Intra- university bus service for public universities


Accra, Sept. 1, GNA - Government on Thursday said it is to introduce an intra-campus bus services to be run by Authorities and the Student's Representative Councils (SRCs) of public universities.

The service, aimed at easing the current transportation difficulties of commuting between halls of residence and lecture halls, is starting in the six public universities, namely the University of Ghana, Kwame Nkrumah University of Science and Technology, University of Development Studies, University of Education, Winneba and University of Cape Coast.

Mr Yaw Osafo-Maafo, Minister of Education and Sports, addressing the Meet-the-Press series, in Accra noted that the location of residential facilities were increasingly getting farther and farther away from lecture halls and the situation must be addressed soon and fast.

He did not say how soon the service would start, but said the university authorities and the SRCs could also work out the details for hostels dotted around university campuses.

The Minister said the 39 teacher training institutions in the country would be provided with buses while head teachers would be provided with vehicles.

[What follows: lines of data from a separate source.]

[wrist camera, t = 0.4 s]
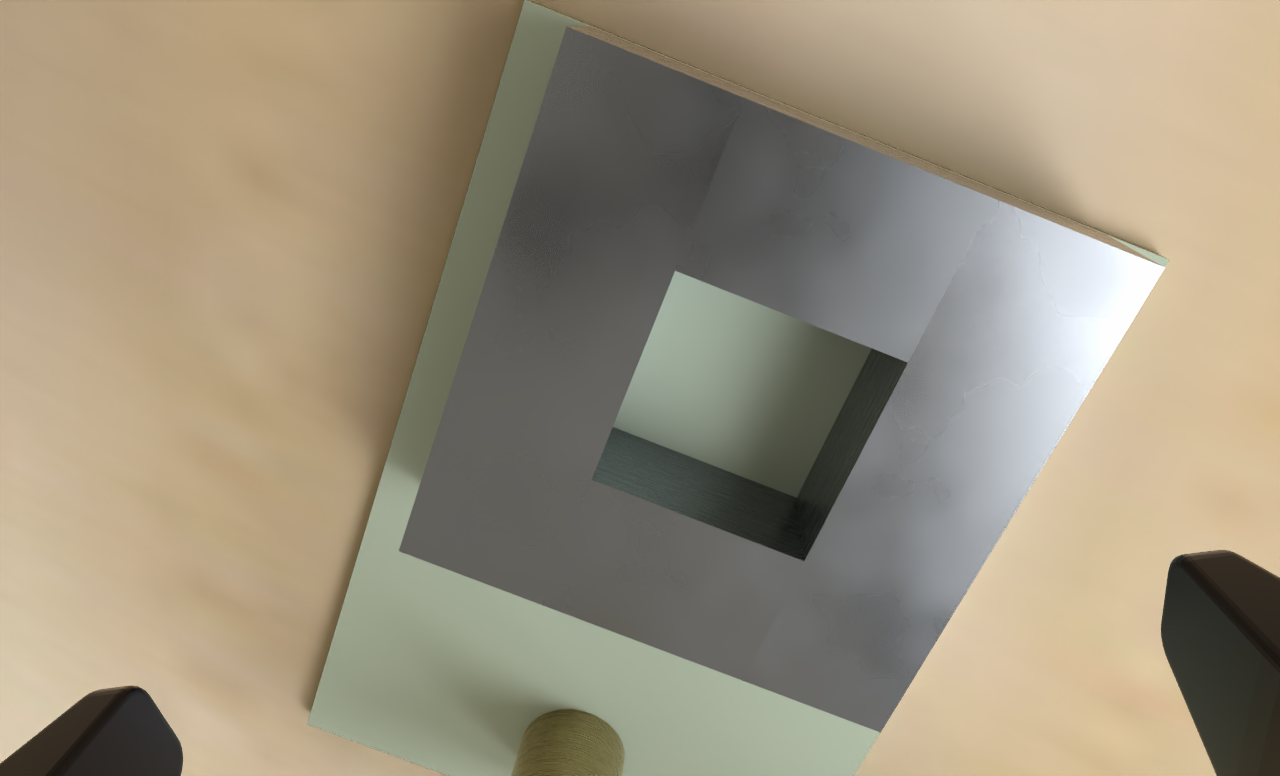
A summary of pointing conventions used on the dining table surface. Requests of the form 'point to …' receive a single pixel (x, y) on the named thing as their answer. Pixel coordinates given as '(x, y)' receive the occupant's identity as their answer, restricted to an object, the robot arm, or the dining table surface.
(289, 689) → the dining table surface
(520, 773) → the pin
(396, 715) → the mat
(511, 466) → the block
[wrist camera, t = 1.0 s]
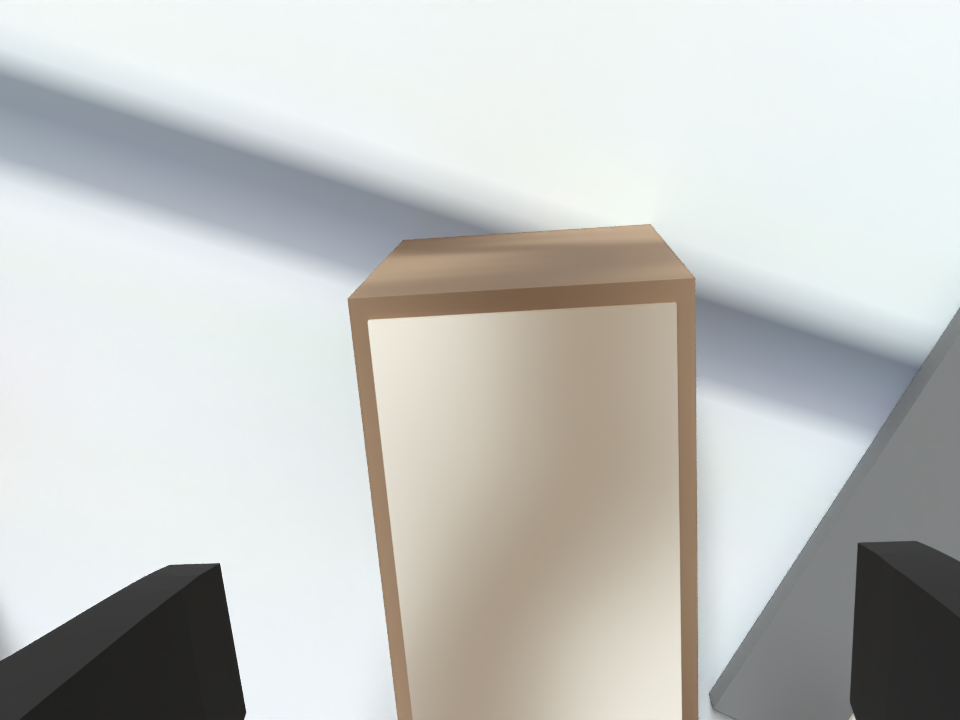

Mr Osafo-Maafo said the Government was also committed to the policy of continuous expansion and improvement of academic and physical infrastructure to meet the needs of tertiary institutions. "Institutions will be encouraged to rationalise their programmes and forge stronger links with business and industry, and in the case of the polytechnics, forge mutually beneficial links with universities and other research institutions."

He welcomed private sector involvement in the development of education especially at the tertiary level.

"I must, however, warn that it is criminal for such private educational institutions to operate without accreditation from the National Accreditation Board."

The Minister also charged students applying to educational institutions to do background checks on their credibility in order not to be duped.

"It is also your responsibility to check on the credibility or otherwise of these institutions before signing onto their programmes and paying fees to them."

There are currently about nine accredited private tertiary institutions in the country.

On access to education, Mr Osafo-Maafo said there had been a positive trend in pupil/student enrolment, retention and transition. He put total public school enrolment at 3,698,479 with private school numbers at 1,189,953 between 2004 and 2005.

The enrolment at the Junior Secondary School level, he indicated, was rising with the 2004 to 2005 numbers hitting 33,002. Universities and polytechnics enrolment on the whole increased from 87,929 in the 2003-2004 academic year to 98,393 in 2004 - 2005 academic year.

He said he was delighted that the total number of children in special needs schools had increased by 32 per cent since 2001, but continued focus must be on increasing female participation, which stood at 40 per cent.

Mr Osafo-Maafo also called for a sustainable strategy to enrol special needs children in mainstream schools.